> PROBLEM REQUIREMENTS
Quote everything from the start of the records down through the line that contains "collection date as typed: 23 May 2007". Omit the pictures.
* Begin *
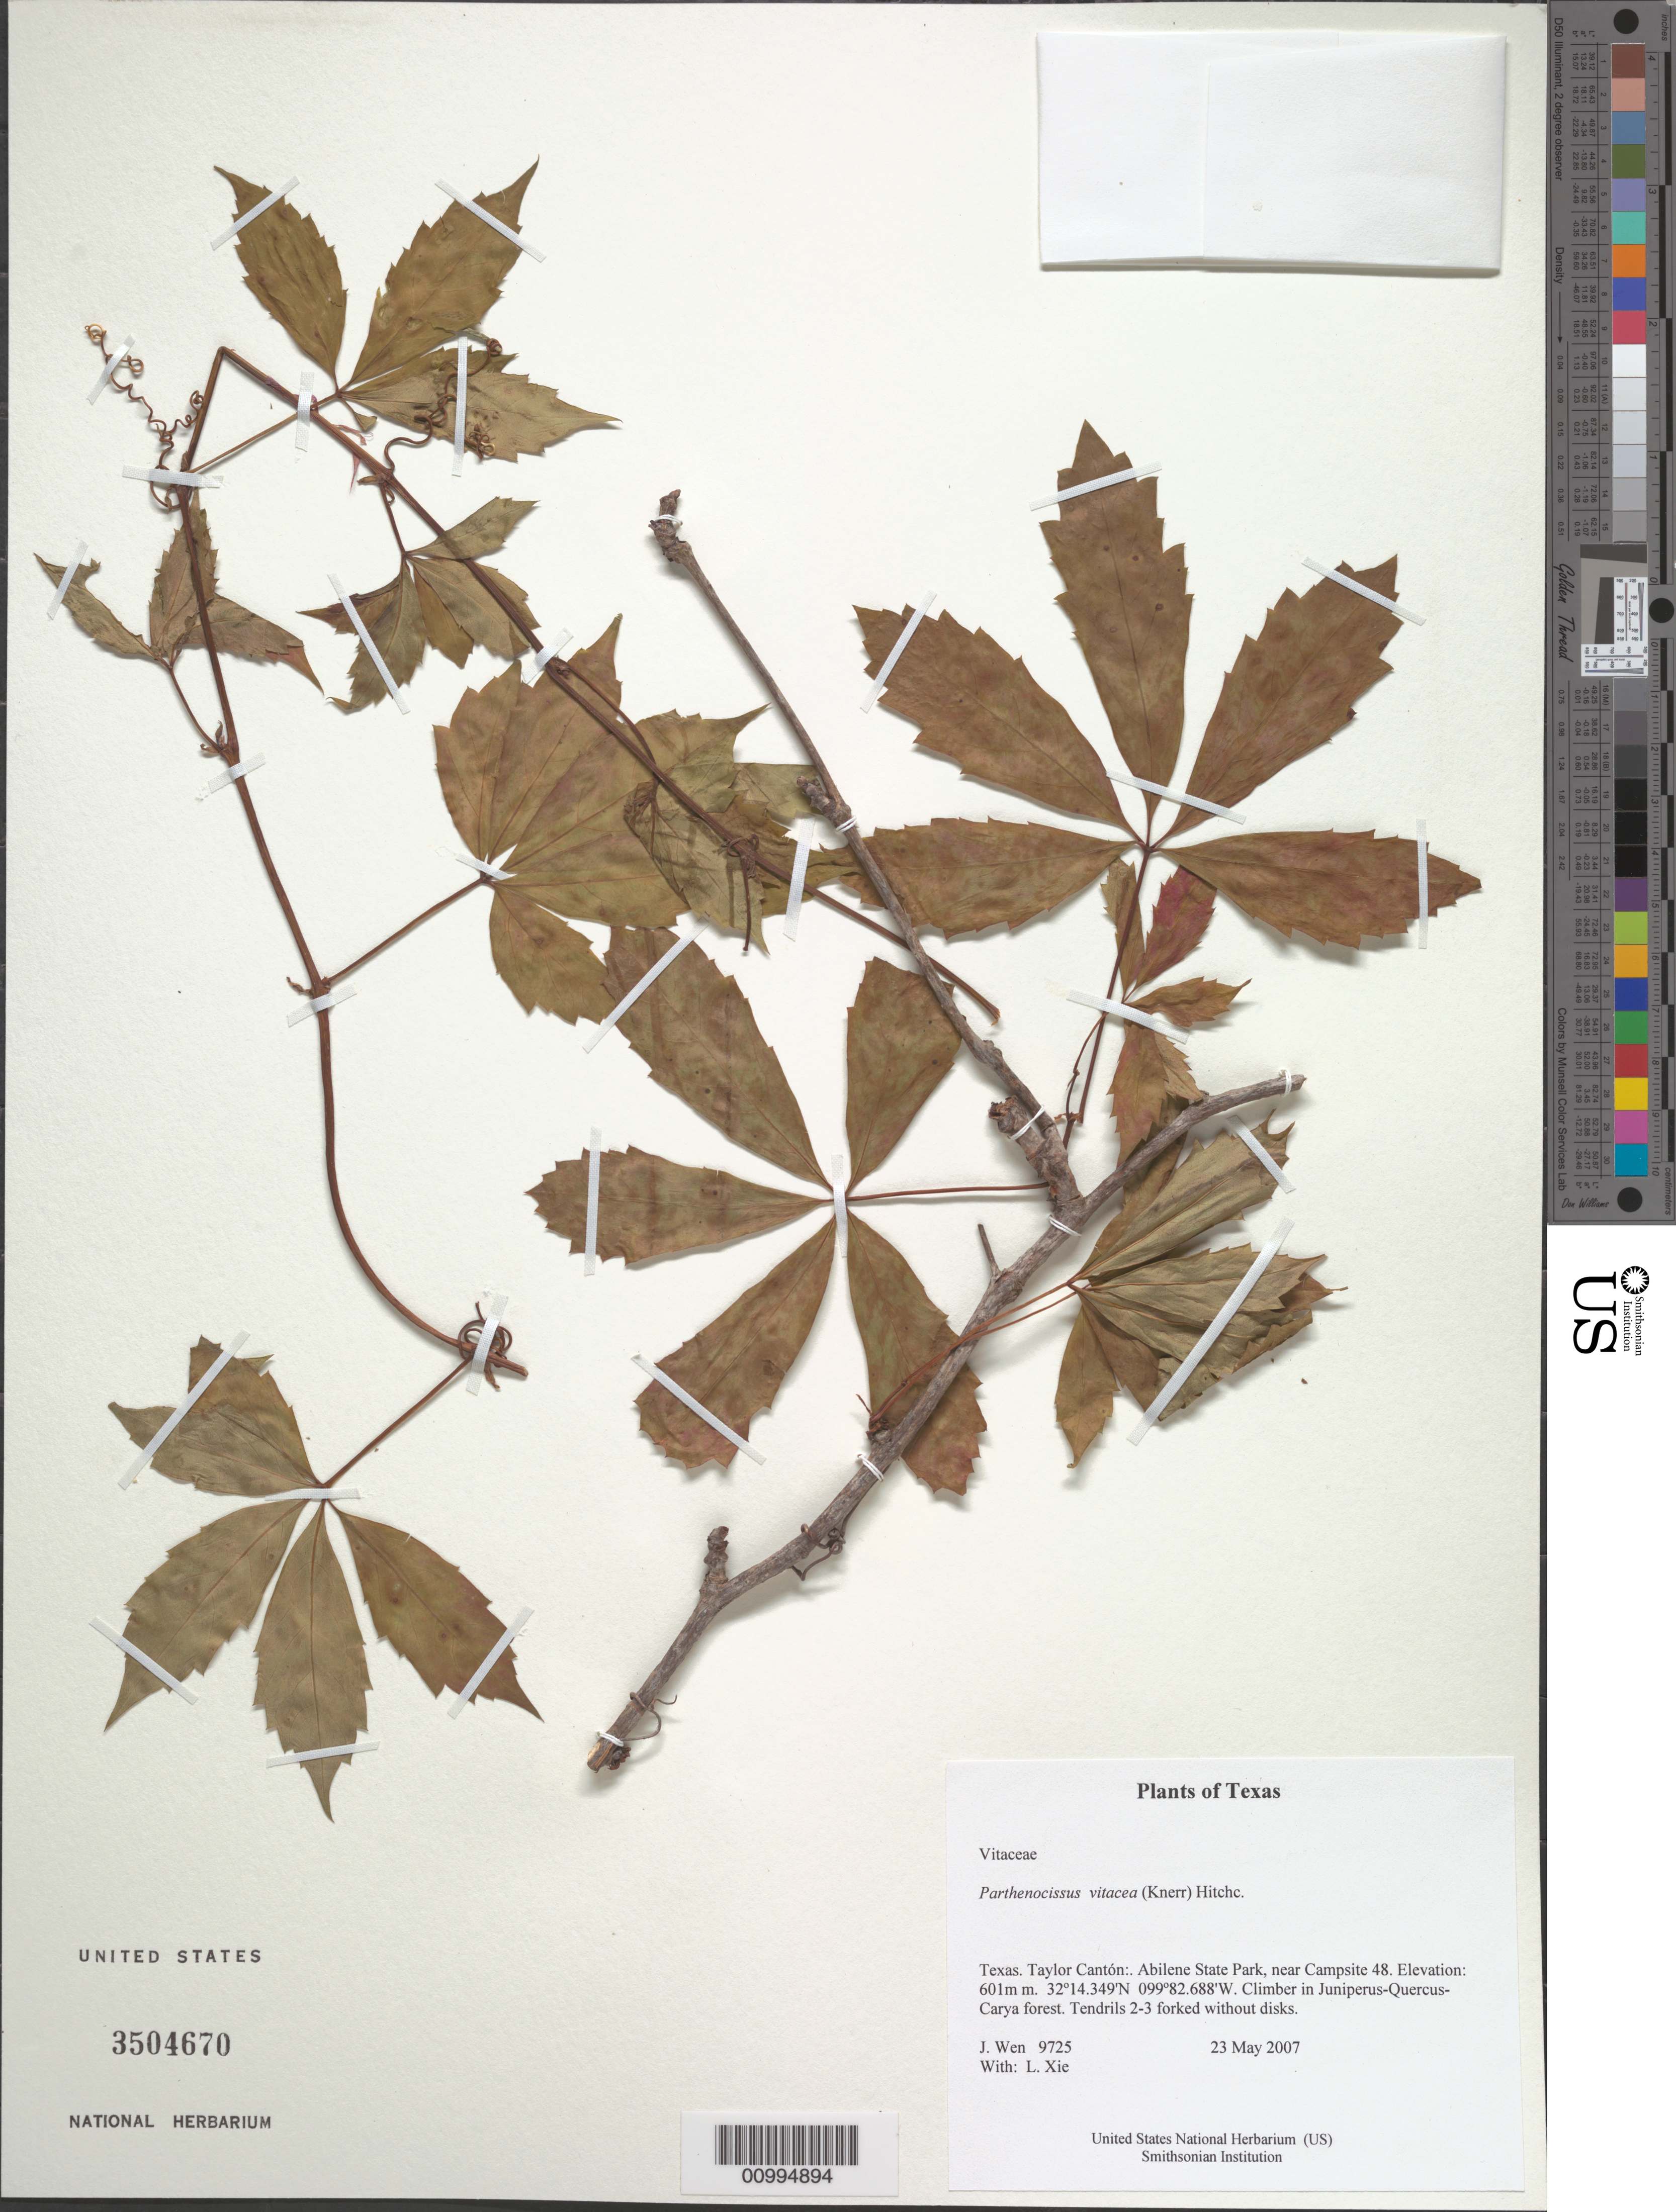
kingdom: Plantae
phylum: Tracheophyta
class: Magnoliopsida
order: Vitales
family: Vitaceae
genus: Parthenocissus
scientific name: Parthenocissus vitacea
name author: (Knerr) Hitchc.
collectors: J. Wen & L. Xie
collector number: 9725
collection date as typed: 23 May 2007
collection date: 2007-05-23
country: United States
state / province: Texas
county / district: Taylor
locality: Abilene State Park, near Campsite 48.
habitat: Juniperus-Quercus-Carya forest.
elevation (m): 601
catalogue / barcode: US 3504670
* End *
> REPLY TO THE TASK
kingdom: Plantae
phylum: Tracheophyta
class: Magnoliopsida
order: Vitales
family: Vitaceae
genus: Parthenocissus
scientific name: Parthenocissus vitacea
name author: (Knerr) Hitchc.
collectors: J. Wen & L. Xie
collector number: 9725
collection date as typed: 23 May 2007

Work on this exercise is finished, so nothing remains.